Ya, bisa dikatakan juga kalau appa yang mempertemukan jodohku.” Jae Woon tidak berniat mengiyakan perkataan ayah barusan, tapi, memberikan semacam reviewperjalanan cintanya. Seorang ibu berambut sebahu hanya tersenyum menanggapi perkataan anak pertamanya. “Keputusanmu untuk membawa Samantha ke Korea juga sangat tepat,” komentar seseorang yang paling cantik sekarang. “Lagi pula, orangtua mereka sudah menaruh kepercayaan penuh padaku. Jadi, lebih baik dia di sini agar jarak dan pekerjaanku tidak akan jadi masalah pada hubungan kami lagi,” ujar Jae Woon. Ayahnya lalu meletakkan cangkir teh di atas meja, menanggapi perkataan sang anak.
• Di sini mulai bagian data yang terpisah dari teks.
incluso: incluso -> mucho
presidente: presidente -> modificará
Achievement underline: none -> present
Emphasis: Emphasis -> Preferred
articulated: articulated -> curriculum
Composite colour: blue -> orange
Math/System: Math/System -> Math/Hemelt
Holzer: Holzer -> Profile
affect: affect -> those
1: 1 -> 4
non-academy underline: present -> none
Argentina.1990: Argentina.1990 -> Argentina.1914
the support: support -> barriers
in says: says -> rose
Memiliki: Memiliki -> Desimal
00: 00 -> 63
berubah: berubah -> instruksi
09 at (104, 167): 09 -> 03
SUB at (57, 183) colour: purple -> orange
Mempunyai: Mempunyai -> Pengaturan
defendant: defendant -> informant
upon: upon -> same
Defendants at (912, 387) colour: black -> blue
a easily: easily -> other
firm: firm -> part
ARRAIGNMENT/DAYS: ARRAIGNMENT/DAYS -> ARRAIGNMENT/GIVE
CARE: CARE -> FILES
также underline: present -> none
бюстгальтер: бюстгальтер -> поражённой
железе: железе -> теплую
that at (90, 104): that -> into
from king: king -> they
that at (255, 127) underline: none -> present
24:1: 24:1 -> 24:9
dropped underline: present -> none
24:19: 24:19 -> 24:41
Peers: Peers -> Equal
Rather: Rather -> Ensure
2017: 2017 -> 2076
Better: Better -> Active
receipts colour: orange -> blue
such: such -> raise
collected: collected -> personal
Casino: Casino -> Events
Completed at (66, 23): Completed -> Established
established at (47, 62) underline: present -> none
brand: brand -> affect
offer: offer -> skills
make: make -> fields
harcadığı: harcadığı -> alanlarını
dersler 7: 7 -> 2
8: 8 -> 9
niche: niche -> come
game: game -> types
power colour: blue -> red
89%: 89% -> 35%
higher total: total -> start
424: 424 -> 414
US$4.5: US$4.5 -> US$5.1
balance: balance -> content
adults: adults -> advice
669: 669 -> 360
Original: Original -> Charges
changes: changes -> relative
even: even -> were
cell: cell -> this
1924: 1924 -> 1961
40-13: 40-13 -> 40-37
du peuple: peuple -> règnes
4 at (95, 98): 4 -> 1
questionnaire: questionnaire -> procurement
“Bagus, kau sudah jadi lelaki sejati rupanya,” sanjung pria yang kumisnya sedikit basah karena minuman beraroma wangi itu. Kemudian, ia melanjutkan perkataannya. “Lalu, bagaimana dengan apartemen yang akan dia tempati? “Tenang saja, apartemennya sangat nyaman. Letaknya juga strategis,” jelas Jae Woon. Ia terdiam sejenak, lalu menampakkan ekspresi seperti telah mengingat sesuatu. “Tidak hanya itu, desainnya berkonsep Elektik. Tepat di apartemen Sam juga, angle pemandangannya terlihat indah. Aku yakin dia akan betah tinggal di sana,” tambah Jae Woon yang membuat perkataannya semakin panjang—dengan penuh keyakinan. Kedua orangtuanya mengangguk setuju atas pilihan anaknya tersebut. Mereka pun kembali menikmati teh hangat beserta makanan ringan pelengkapnya.